I screwed around with this for awhile and eventually someone at Andersen told me their hitch would "...not transfer more than 500 lbs." The Andersen is wonderful to hitch and the sway control is great but if you want to load the front end I don't think it's for you.

I installed a Blue Ox with 1500 lb. bars. Whoever observed that WD hitches with chains are "adjustable" in the way you want is correct. When "adjusted" to provide maximum transfer (the fewest links possible between the bars and chain attachment point) they can be more than difficult to leaver up.

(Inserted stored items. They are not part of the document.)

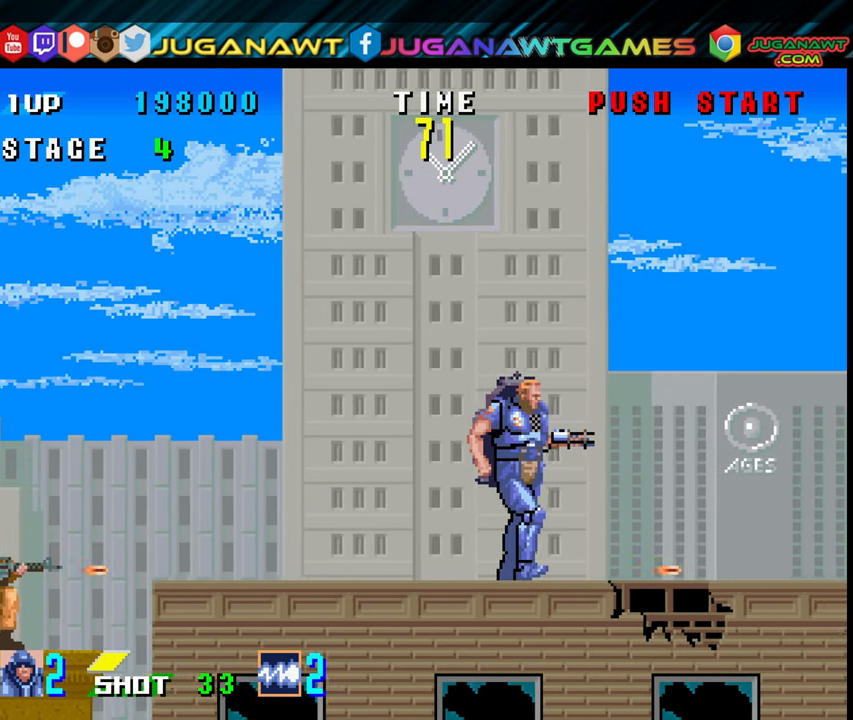
{"buttons": ["X", "DPAD_DOWN", "DPAD_RIGHT"], "events": [[267, "DPAD_DOWN", "down"], [350, "X", "down"]]}
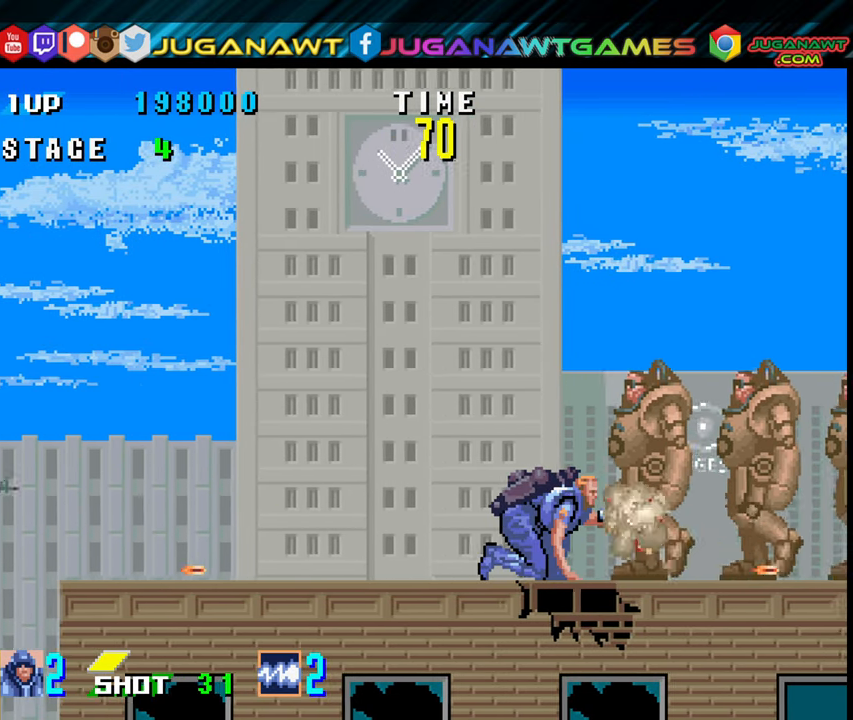
{"buttons": ["B"], "events": [[17, "X", "up"], [150, "DPAD_RIGHT", "up"], [150, "X", "down"], [267, "DPAD_DOWN", "up"], [350, "X", "up"], [483, "B", "down"]]}
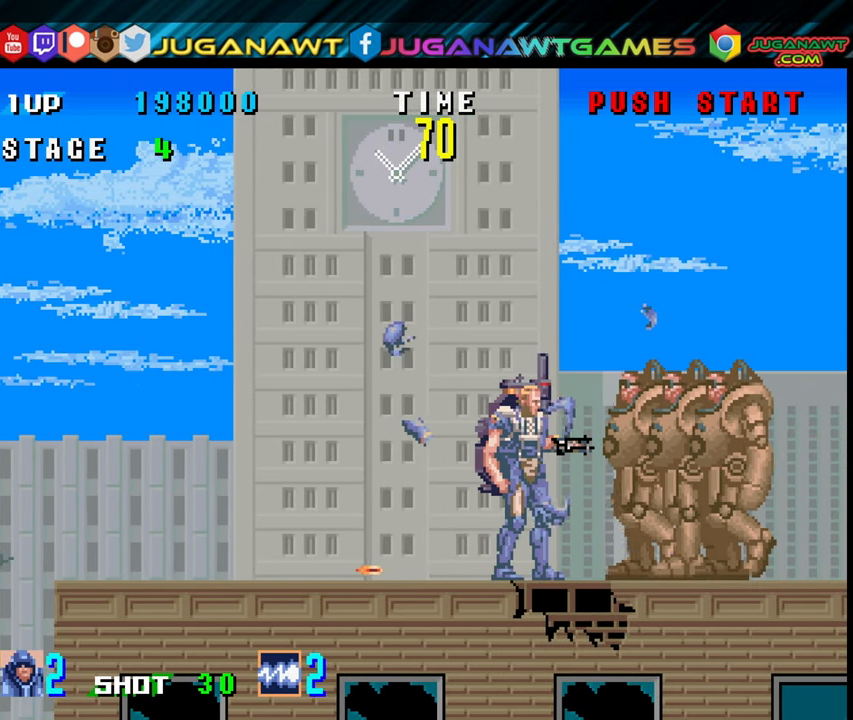
{"buttons": ["DPAD_LEFT"], "events": [[150, "B", "up"], [183, "B", "down"], [250, "B", "up"], [433, "DPAD_LEFT", "down"]]}
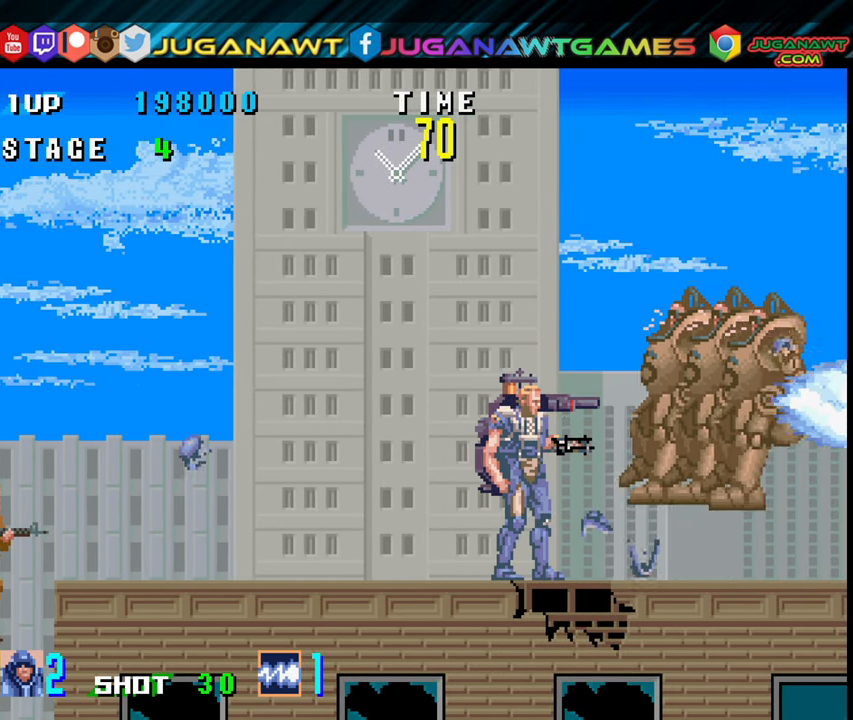
{"buttons": ["DPAD_LEFT"], "events": [[33, "A", "down"], [100, "A", "up"]]}
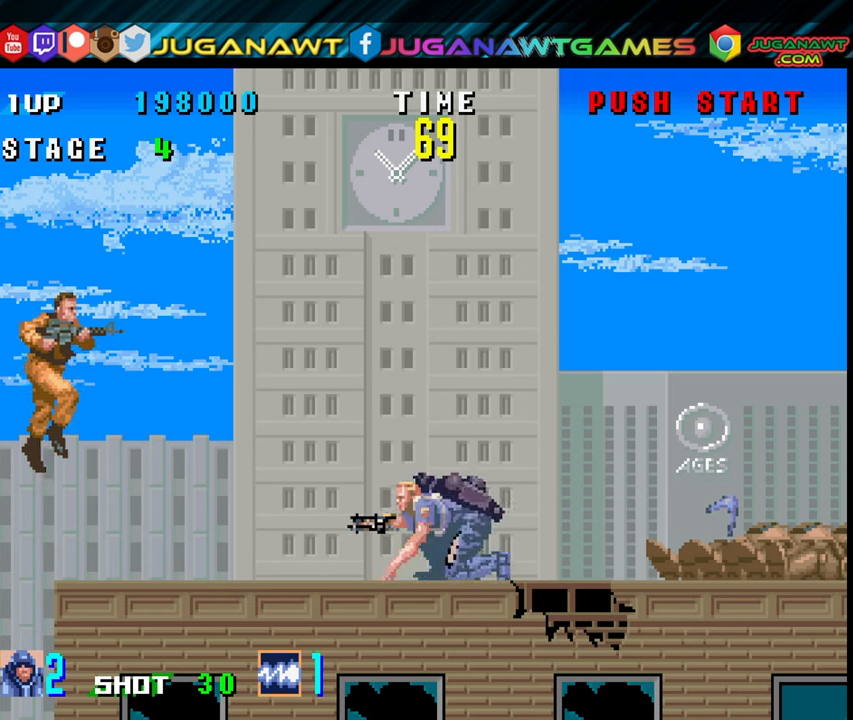
{"buttons": ["DPAD_DOWN"], "events": [[34, "DPAD_DOWN", "down"], [84, "DPAD_LEFT", "up"], [84, "X", "down"], [150, "X", "up"], [284, "X", "down"], [384, "X", "up"]]}
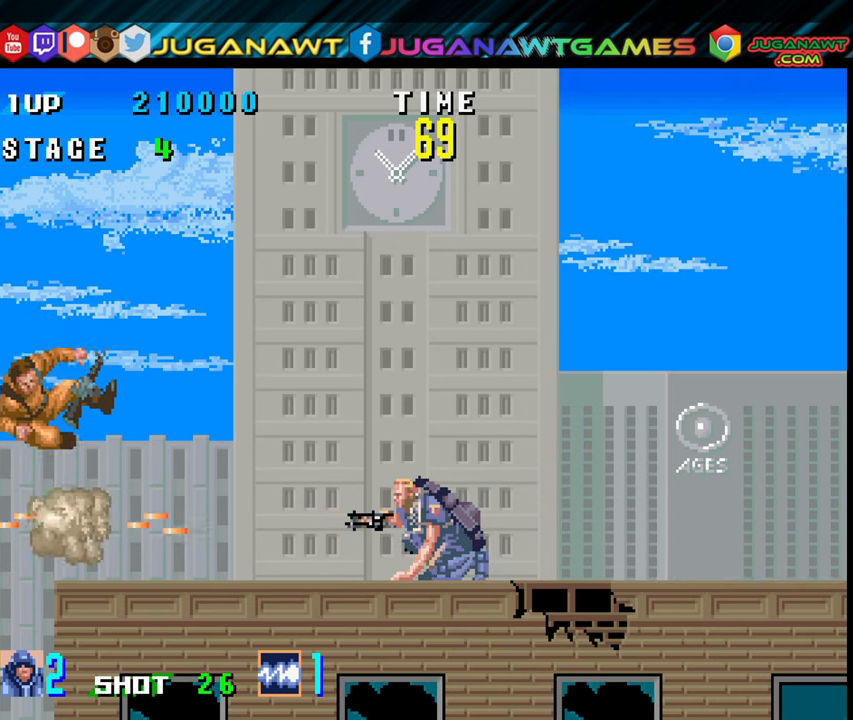
{"buttons": ["DPAD_RIGHT"], "events": [[84, "DPAD_RIGHT", "down"], [150, "DPAD_DOWN", "up"]]}
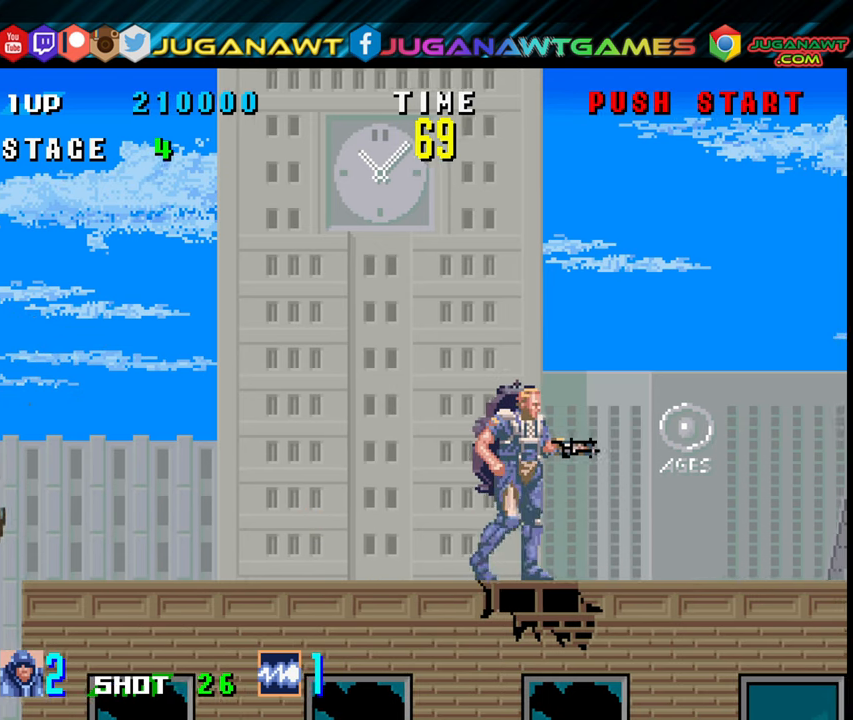
{"buttons": ["DPAD_RIGHT"], "events": [[334, "X", "down"], [400, "X", "up"]]}
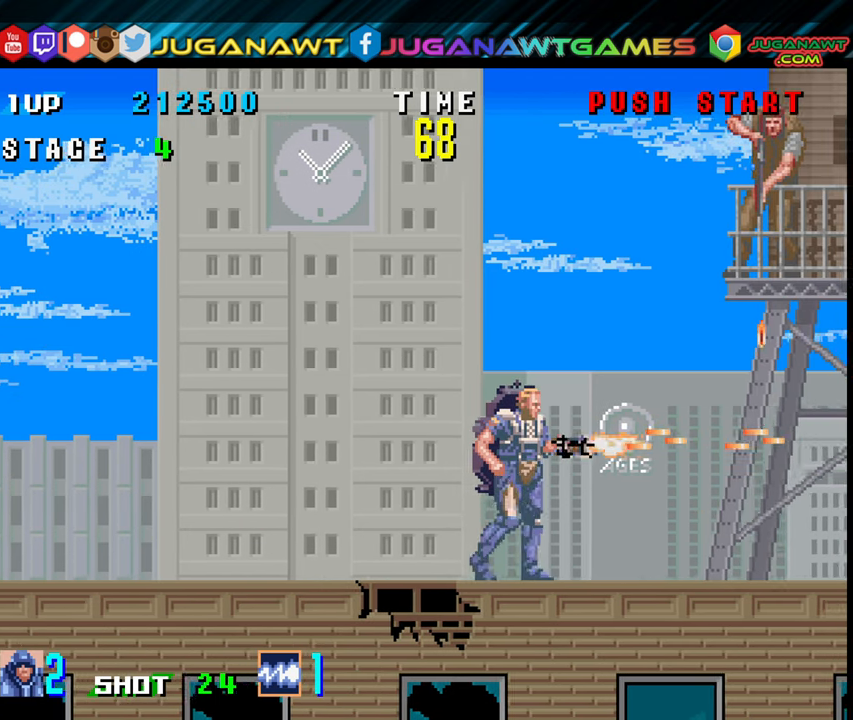
{"buttons": [], "events": [[267, "X", "down"], [384, "X", "up"], [434, "DPAD_RIGHT", "up"]]}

The standard method for dealing with this is to jack the tongue up as far as it will go to get the end of the bars closer in height to the A frame. That certainly helps but I have a 3000 lb. jack on my AS and I'm pretty sure that it was over loaded with the 1250 trailer and who knows how much truck. I got around this by jacking the spring bars with a bottle jack. I really don't recommend that but I thought it was better than burning up the trailer jack, which really didn't get it up as far as I needed anyway. I also employed a 40" breaker bar which could be a little tricky to maneuver around the propane tanks, etc. With the bottle jack I can get the chains tensioned with a 30" bar.

Maybe more than you wanted to know, maybe more than I wanted to know too. I've decided to sell my 18,000 mile 2013 F150 and get a diesel. I still have the F150 if anyone is interested.

I will try the Andersen again with the new truck.